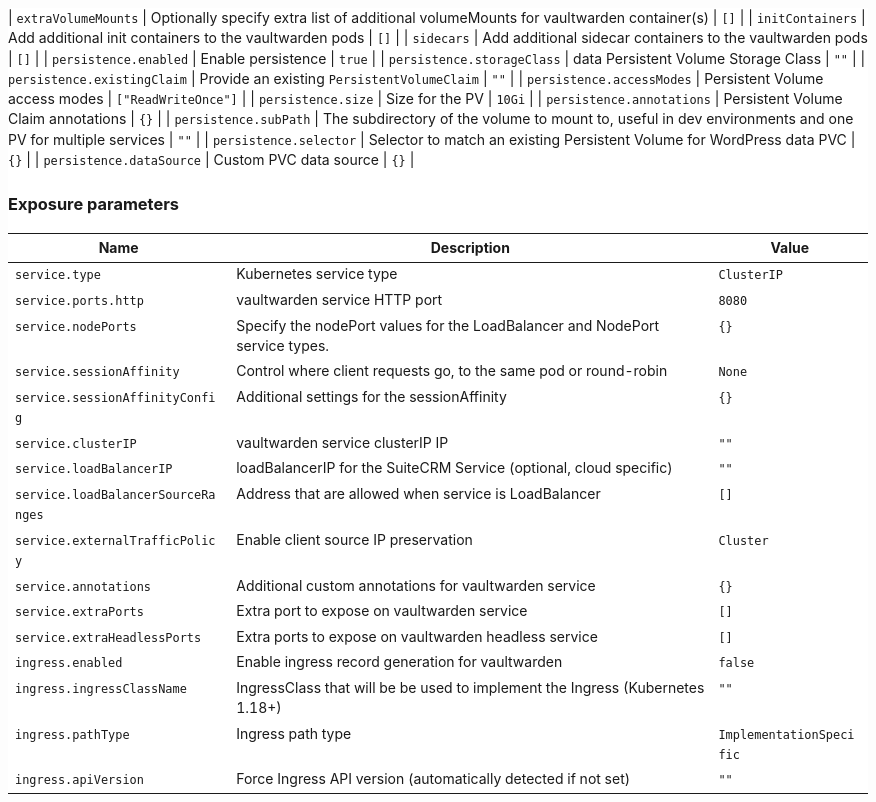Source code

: | `extraVolumeMounts`                     | Optionally specify extra list of additional volumeMounts for vaultwarden container(s)                                    | `[]`                |
| `initContainers`                        | Add additional init containers to the vaultwarden pods                                                                   | `[]`                |
| `sidecars`                              | Add additional sidecar containers to the vaultwarden pods                                                                | `[]`                |
| `persistence.enabled`                   | Enable persistence                                                                                                       | `true`              |
| `persistence.storageClass`              | data Persistent Volume Storage Class                                                                                     | `""`                |
| `persistence.existingClaim`             | Provide an existing `PersistentVolumeClaim`                                                                              | `""`                |
| `persistence.accessModes`               | Persistent Volume access modes                                                                                           | `["ReadWriteOnce"]` |
| `persistence.size`                      | Size for the PV                                                                                                          | `10Gi`              |
| `persistence.annotations`               | Persistent Volume Claim annotations                                                                                      | `{}`                |
| `persistence.subPath`                   | The subdirectory of the volume to mount to, useful in dev environments and one PV for multiple services                  | `""`                |
| `persistence.selector`                  | Selector to match an existing Persistent Volume for WordPress data PVC                                                   | `{}`                |
| `persistence.dataSource`                | Custom PVC data source                                                                                                   | `{}`                |


### Exposure parameters

| Name                               | Description                                                                                                                      | Value                    |
| ---------------------------------- | -------------------------------------------------------------------------------------------------------------------------------- | ------------------------ |
| `service.type`                     | Kubernetes service type                                                                                                          | `ClusterIP`              |
| `service.ports.http`               | vaultwarden service HTTP port                                                                                                    | `8080`                   |
| `service.nodePorts`                | Specify the nodePort values for the LoadBalancer and NodePort service types.                                                     | `{}`                     |
| `service.sessionAffinity`          | Control where client requests go, to the same pod or round-robin                                                                 | `None`                   |
| `service.sessionAffinityConfig`    | Additional settings for the sessionAffinity                                                                                      | `{}`                     |
| `service.clusterIP`                | vaultwarden service clusterIP IP                                                                                                 | `""`                     |
| `service.loadBalancerIP`           | loadBalancerIP for the SuiteCRM Service (optional, cloud specific)                                                               | `""`                     |
| `service.loadBalancerSourceRanges` | Address that are allowed when service is LoadBalancer                                                                            | `[]`                     |
| `service.externalTrafficPolicy`    | Enable client source IP preservation                                                                                             | `Cluster`                |
| `service.annotations`              | Additional custom annotations for vaultwarden service                                                                            | `{}`                     |
| `service.extraPorts`               | Extra port to expose on vaultwarden service                                                                                      | `[]`                     |
| `service.extraHeadlessPorts`       | Extra ports to expose on vaultwarden headless service                                                                            | `[]`                     |
| `ingress.enabled`                  | Enable ingress record generation for vaultwarden                                                                                 | `false`                  |
| `ingress.ingressClassName`         | IngressClass that will be be used to implement the Ingress (Kubernetes 1.18+)                                                    | `""`                     |
| `ingress.pathType`                 | Ingress path type                                                                                                                | `ImplementationSpecific` |
| `ingress.apiVersion`               | Force Ingress API version (automatically detected if not set)                                                                    | `""`                     |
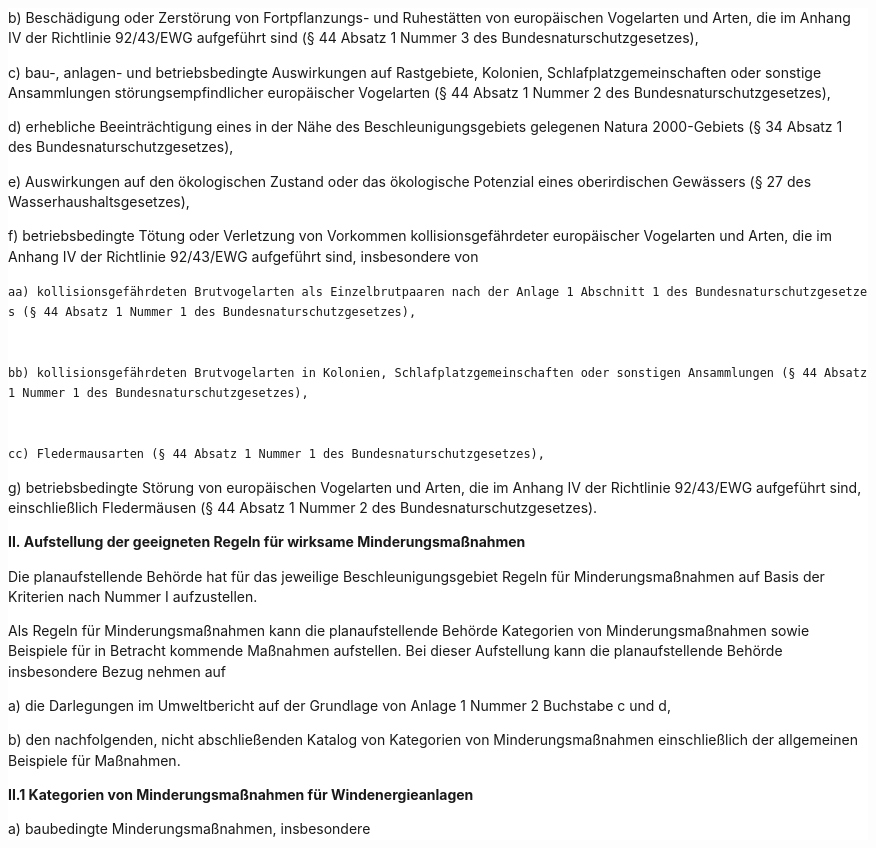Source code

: 
b)  Beschädigung oder Zerstörung von Fortpflanzungs- und Ruhestätten von europäischen Vogelarten und Arten, die im Anhang IV der Richtlinie 92/43/EWG aufgeführt sind (§ 44 Absatz 1 Nummer 3 des Bundesnaturschutzgesetzes),


c)  bau-, anlagen- und betriebsbedingte Auswirkungen auf Rastgebiete, Kolonien, Schlafplatzgemeinschaften oder sonstige Ansammlungen störungsempfindlicher europäischer Vogelarten (§ 44 Absatz 1 Nummer 2 des Bundesnaturschutzgesetzes),


d)  erhebliche Beeinträchtigung eines in der Nähe des Beschleunigungsgebiets gelegenen Natura 2000-Gebiets (§ 34 Absatz 1 des Bundesnaturschutzgesetzes),


e)  Auswirkungen auf den ökologischen Zustand oder das ökologische Potenzial eines oberirdischen Gewässers (§ 27 des Wasserhaushaltsgesetzes),


f)  betriebsbedingte Tötung oder Verletzung von Vorkommen kollisionsgefährdeter europäischer Vogelarten und Arten, die im Anhang IV der Richtlinie 92/43/EWG aufgeführt sind, insbesondere von

    aa) kollisionsgefährdeten Brutvogelarten als Einzelbrutpaaren nach der Anlage 1 Abschnitt 1 des Bundesnaturschutzgesetzes (§ 44 Absatz 1 Nummer 1 des Bundesnaturschutzgesetzes),


    bb) kollisionsgefährdeten Brutvogelarten in Kolonien, Schlafplatzgemeinschaften oder sonstigen Ansammlungen (§ 44 Absatz 1 Nummer 1 des Bundesnaturschutzgesetzes),


    cc) Fledermausarten (§ 44 Absatz 1 Nummer 1 des Bundesnaturschutzgesetzes),





g)  betriebsbedingte Störung von europäischen Vogelarten und Arten, die im Anhang IV der Richtlinie 92/43/EWG aufgeführt sind, einschließlich Fledermäusen (§ 44 Absatz 1 Nummer 2 des Bundesnaturschutzgesetzes).




**II. Aufstellung der geeigneten Regeln für wirksame Minderungsmaßnahmen**

Die planaufstellende Behörde hat für das jeweilige Beschleunigungsgebiet Regeln für Minderungsmaßnahmen auf Basis der Kriterien nach Nummer I aufzustellen.

Als Regeln für Minderungsmaßnahmen kann die planaufstellende Behörde Kategorien von Minderungsmaßnahmen sowie Beispiele für in Betracht kommende Maßnahmen aufstellen. Bei dieser Aufstellung kann die planaufstellende Behörde insbesondere Bezug nehmen auf

a)  die Darlegungen im Umweltbericht auf der Grundlage von Anlage 1 Nummer 2 Buchstabe c und d,


b)  den nachfolgenden, nicht abschließenden Katalog von Kategorien von Minderungsmaßnahmen einschließlich der allgemeinen Beispiele für Maßnahmen.






**II.1 Kategorien von Minderungsmaßnahmen für Windenergieanlagen**

a)  baubedingte Minderungsmaßnahmen, insbesondere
# # # # # # #
• Task
Retype word for word the lines running from the line containing "Die planaufstellende Behörde hat" to the end of the listing, and only those.

• Answer to this task
Die planaufstellende Behörde hat für das jeweilige Beschleunigungsgebiet Regeln für Minderungsmaßnahmen auf Basis der Kriterien nach Nummer I aufzustellen.

Als Regeln für Minderungsmaßnahmen kann die planaufstellende Behörde Kategorien von Minderungsmaßnahmen sowie Beispiele für in Betracht kommende Maßnahmen aufstellen. Bei dieser Aufstellung kann die planaufstellende Behörde insbesondere Bezug nehmen auf

a)  die Darlegungen im Umweltbericht auf der Grundlage von Anlage 1 Nummer 2 Buchstabe c und d,


b)  den nachfolgenden, nicht abschließenden Katalog von Kategorien von Minderungsmaßnahmen einschließlich der allgemeinen Beispiele für Maßnahmen.






**II.1 Kategorien von Minderungsmaßnahmen für Windenergieanlagen**

a)  baubedingte Minderungsmaßnahmen, insbesondere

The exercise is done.